Sunday, September 9, 2012

Weekend Outlook 09/09/12


The market started the week off to the downside, making a new short term low from the 1426 high at 1396.56. That proved to be the low for the week as the market rallied from that point on Tuesday, spent Wednesday consolidating, and then broke out to the upside on Thursday. The rally continued on Friday, although in more muted fashion, with the market closing out the week at 1437.80, the high for the week.
 
Tuesday’s 1396.56 low completed a 5 wave sequence from 1426, and wave 4 from 1267. The rally from 1397 unfolded in a 5 wave sequence, and could mark the completion of a 5 wave sequence from 1267.
 
I have been posting an alternate count from 667 on the weekly chart for the past week or so.
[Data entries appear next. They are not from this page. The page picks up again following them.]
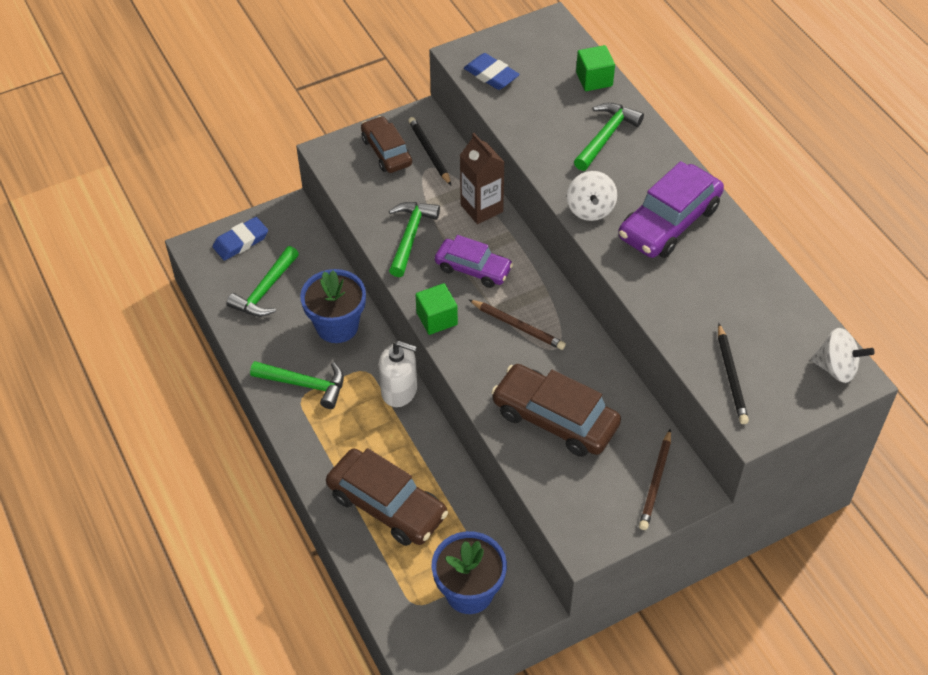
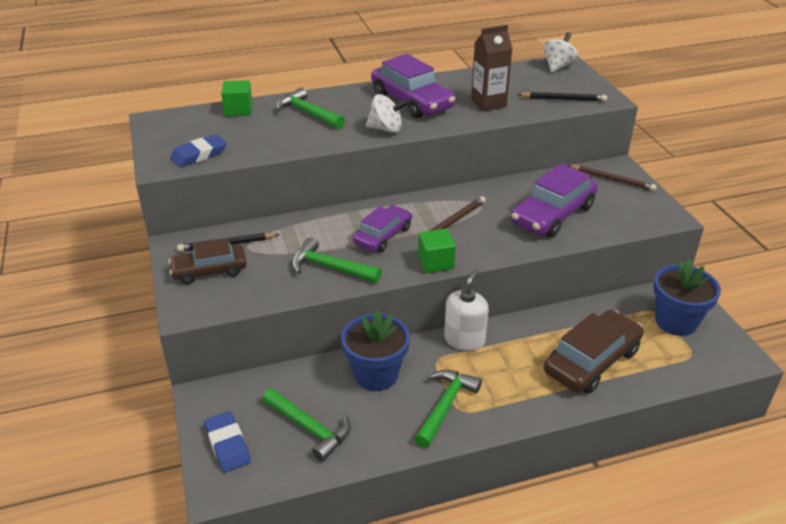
camera: 80 degrees left, 15 degrees down
brown carton [460,133,505,224] -> brown carton moved to [471,25,513,111]
brown car [491,364,621,457] -> purple car [510,163,598,238]

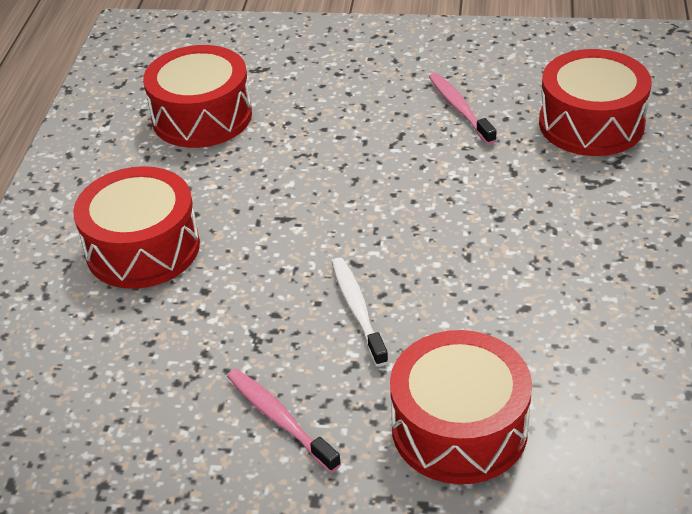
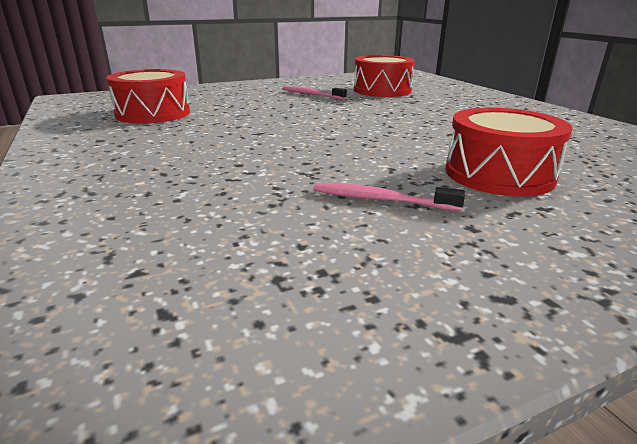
camera: 35 degrees left, 15 degrees down
red drum [73,166,200,289] -> none
white toothbrush [332,257,389,367] -> none

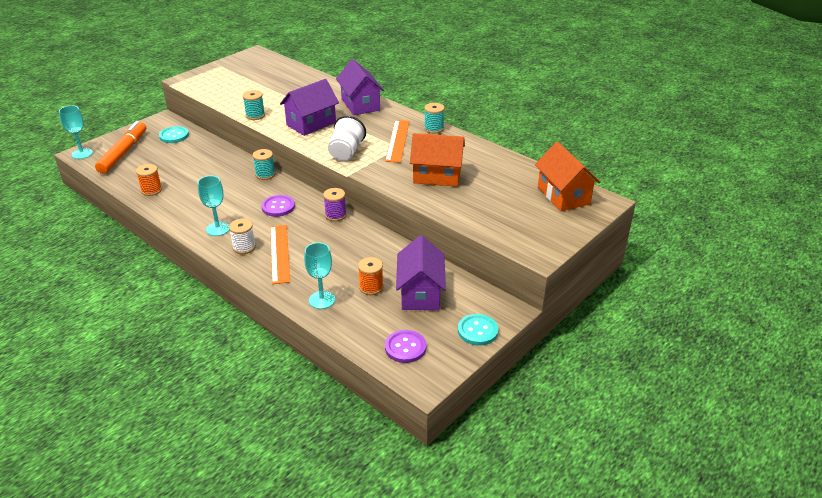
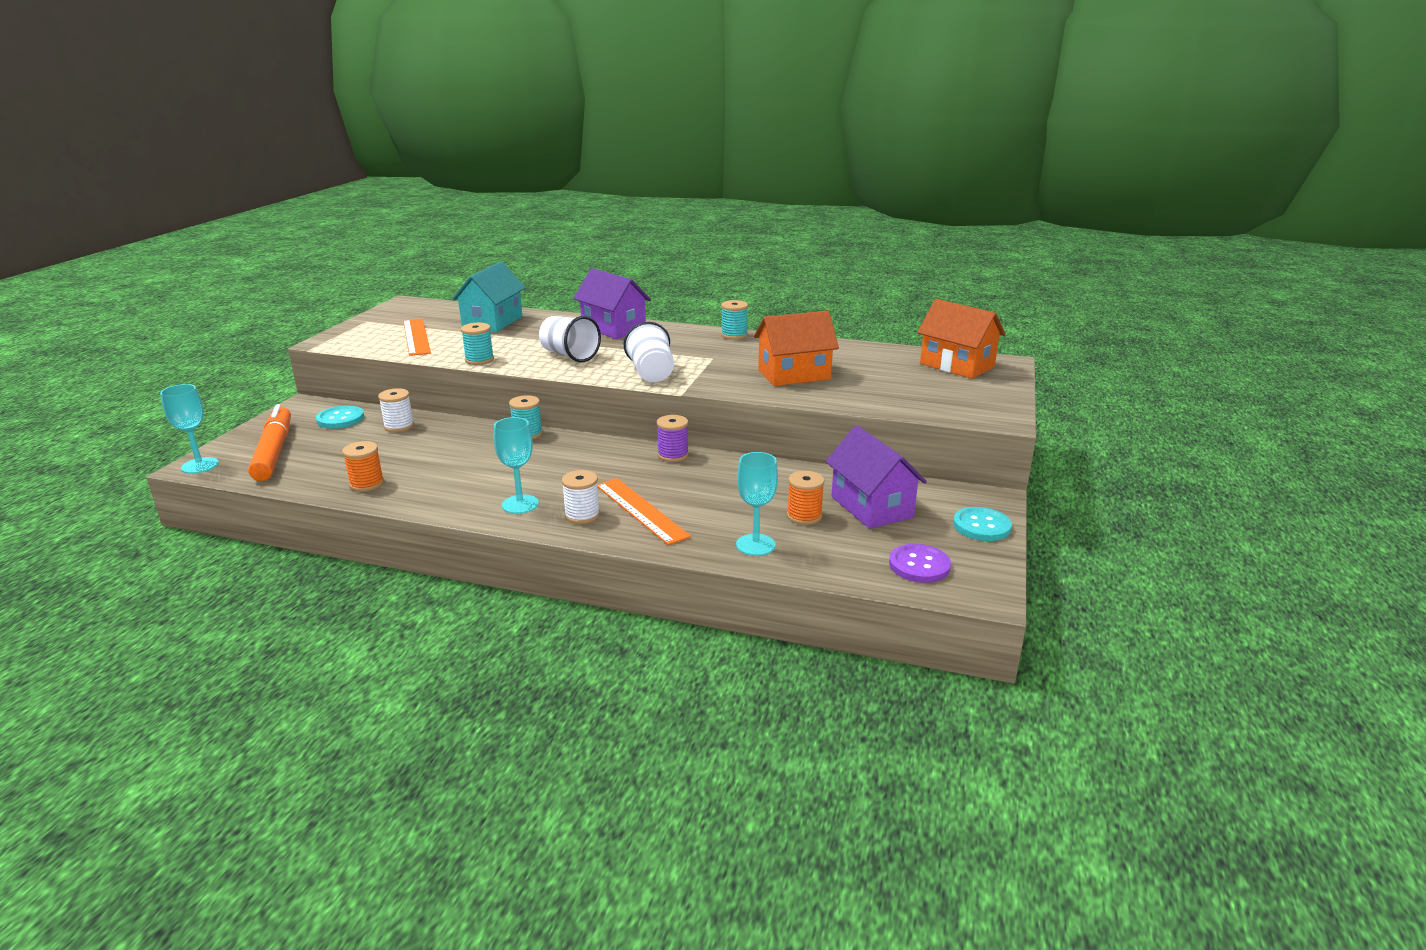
camera: 25 degrees left, 10 degrees down
purple button [261,195,295,217] -> none
purple house [280,79,339,136] -> white cup [539,316,601,362]
orange ruler [385,120,410,163] -> orange ruler moved to [403,318,431,356]
none -> white spool [378,388,414,432]
none -> turquoise house [452,261,526,332]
My original count had the move from 667 to 1422 as a 5 wave sequence. The alternate count I have been posting, and the one that seems to be correct, has the move from 667 to 1422 as 3 waves of a 5 wave sequence. Wave 1 terminated at 956.23. Wave 2 was an inverted corrective wave that completed at 1074.77. The move from 1074.77 to 1422.38 was wave 3, and 1422.38 to 1266.74 completed wave 4, which currently puts us in wave 5 from 667.
The move that has most likely just completed, from1266.74 to 1437.80, was wave 1 of 5. Under this scenario, wave 3 should take the market to 1497, and wave 5 should complete above 1560.
Corrective waves are a bit difficult to forecast. It would not be surprising to see the market fall back to 1400, or below before moving higher. However, it is quite possible for wave 2 to be a complex corrective wave, which could substantially limit the move down, with 1426 being the first support level. After that, there is a cluster of support between 1387, and 1397.